Matalan was a surprise package Monday, reporting a rise in sales and earnings for the opening Q1 and an upbeat message despite tough times ahead.

Analysts previously had the UK value fashion retailer down as a potential victim of an increasingly tough economy, saddled with falling sales and a heavy debt load. Matalan has bounced back, not only with its full-price strategy paying off handsomely but with its design team praised for the strong womenswear demand, especially in the print category.

In the 13 weeks to May 27, headline news was its full-price sales jumped 21.5% as total revenue lifted a more modest 1.3% to £253.4m with its online ops performing very well.

Core earnings (ebitda) also jumped almost 38% to £22.3m.

Giving the now-obligatory “challenging market” overview, CEO John Hargreaves said the retailer is coping with consumers facing tough times due to rising inflation and general economic uncertainty. He added that Matalan is “well positioned” to benefit in such an environment, offering “fantastic design and quality at outstanding value.”

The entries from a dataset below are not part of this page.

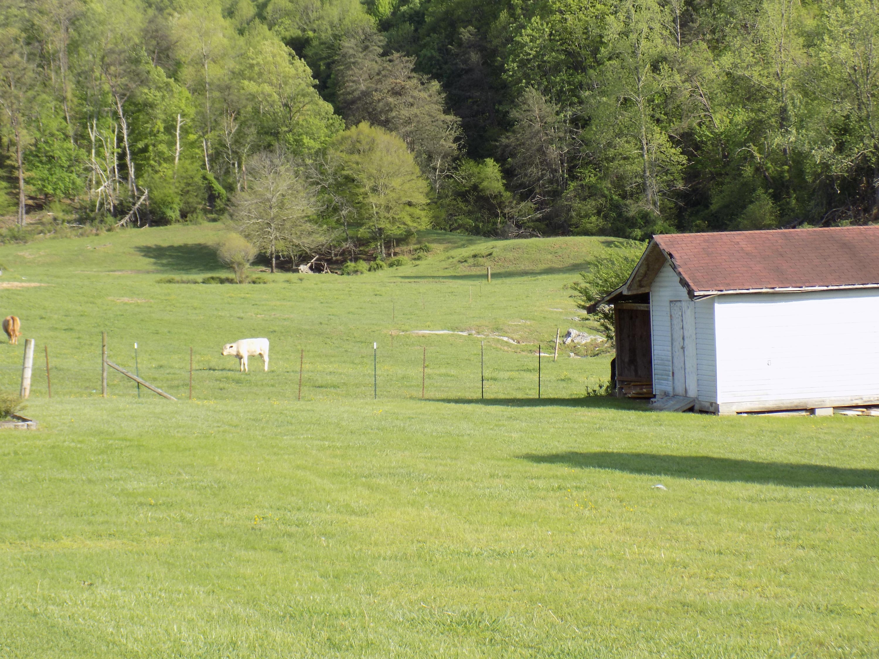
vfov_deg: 18.9
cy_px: 330
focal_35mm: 78
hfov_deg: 25.0
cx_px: 440
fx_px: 1981
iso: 80
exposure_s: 1/250
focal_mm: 13.9
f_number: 4.3
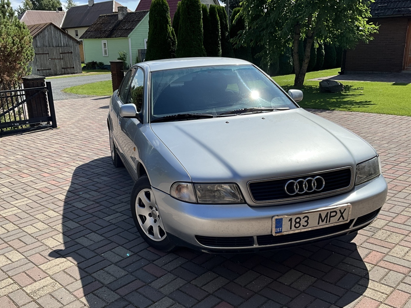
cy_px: 173
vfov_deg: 41.7
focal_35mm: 34
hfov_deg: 53.9
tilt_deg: -17.8
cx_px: 191
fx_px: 404
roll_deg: +1.5
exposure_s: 1/1730
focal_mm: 3
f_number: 1.8
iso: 25
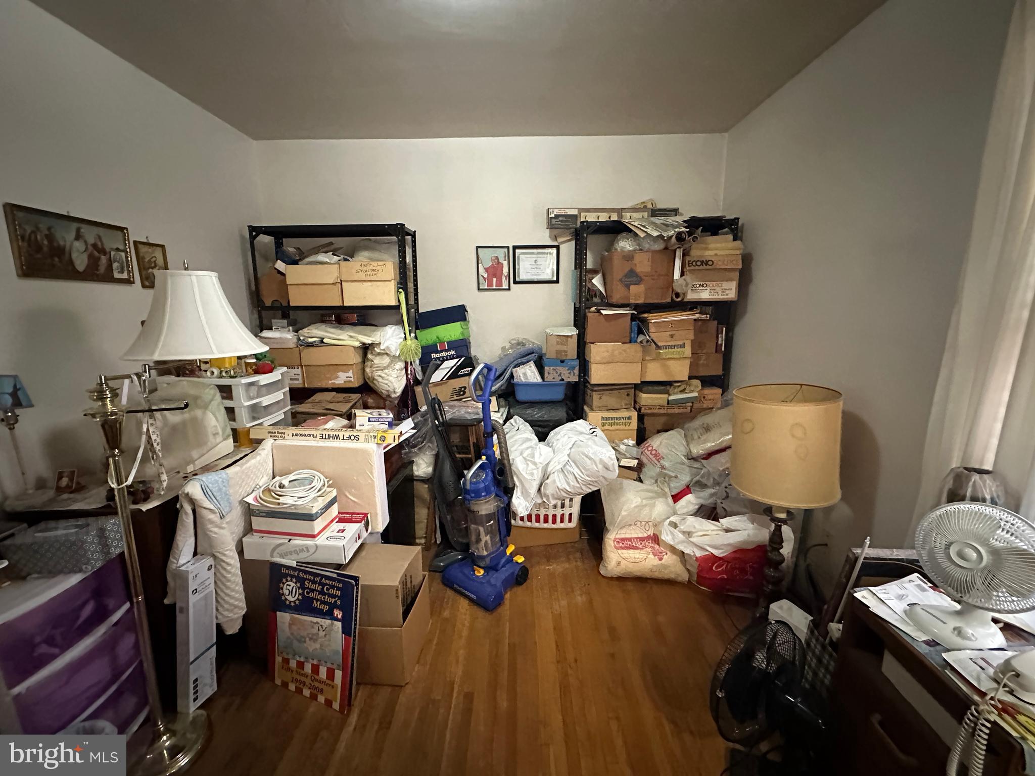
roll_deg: +0.3
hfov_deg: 102.1
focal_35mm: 14
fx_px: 419
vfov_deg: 85.7
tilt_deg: -10.2
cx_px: 518
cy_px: 388
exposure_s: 1/30
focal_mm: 2.22
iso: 1000
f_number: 2.2
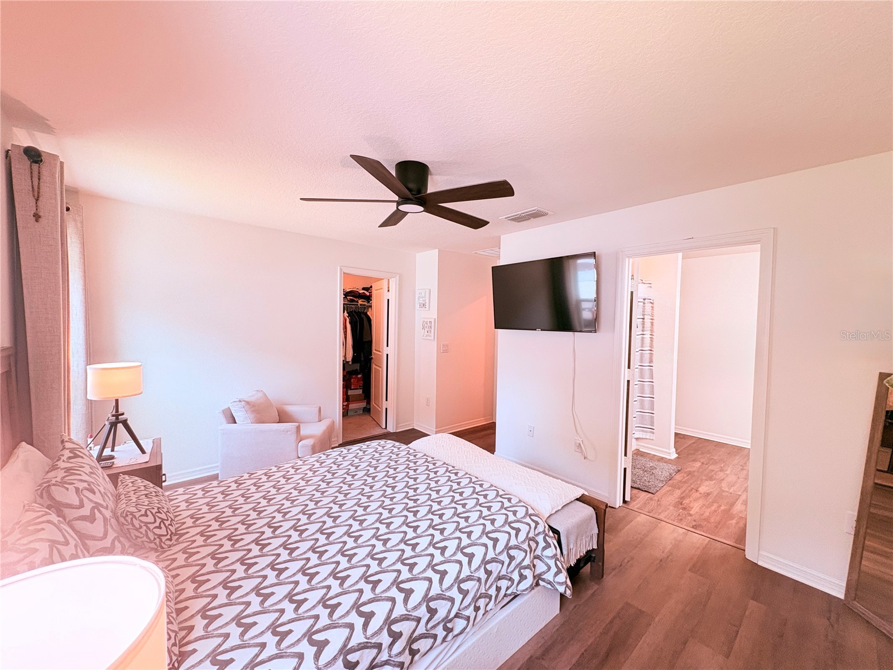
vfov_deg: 85.7
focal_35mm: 14
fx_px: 361
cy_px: 335
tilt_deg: -1.1
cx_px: 446
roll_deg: +0.4
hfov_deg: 102.1
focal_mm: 2.22
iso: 250
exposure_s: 1/60
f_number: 2.2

But he also cautioned that he “doesn’t expect the retail environment to improve in the near term.”

Back to the good news. He noted its womenswear offer had a “great season”, with the firm’s investment in design paying off. Its new coordinated fashion and prints offer “performed extremely well and created a great reaction across social media.”

Hargreaves also said it store refresh programme is “delivering very encouraging early results by offering customers more choice and an improved shopping experience” and will be continued through the rest of the year, eventually covering all its 227 UK stores and 25 franchise locations abroad.

He also hailed the progress of Matalan’s fast-growing online channel, helped by the introduction of next-day click & collect with extended cut-off times for customers to place orders.

Matalan said it has put major investment behind its online offer and last year saw related revenue rising over 60%. The company said last month that e-tail is bringing new customers and promised a revamped website later this year.

Last year, however, the picture was different. Matalan’s bonds were hindered by concerns over the retailer’s ability to service its £500m debt pile as footfall at its retail parks slumped over the past year.

However, Lloyds Bank granted the chain a reprieve last year by resetting its covenants, which gave it some breathing space to focus on store refurbishment while improving its design and digital offer. It is also understood that the owning Hargreaves family has been investing in the company’s bonds to improve their trading and restore faith with investors.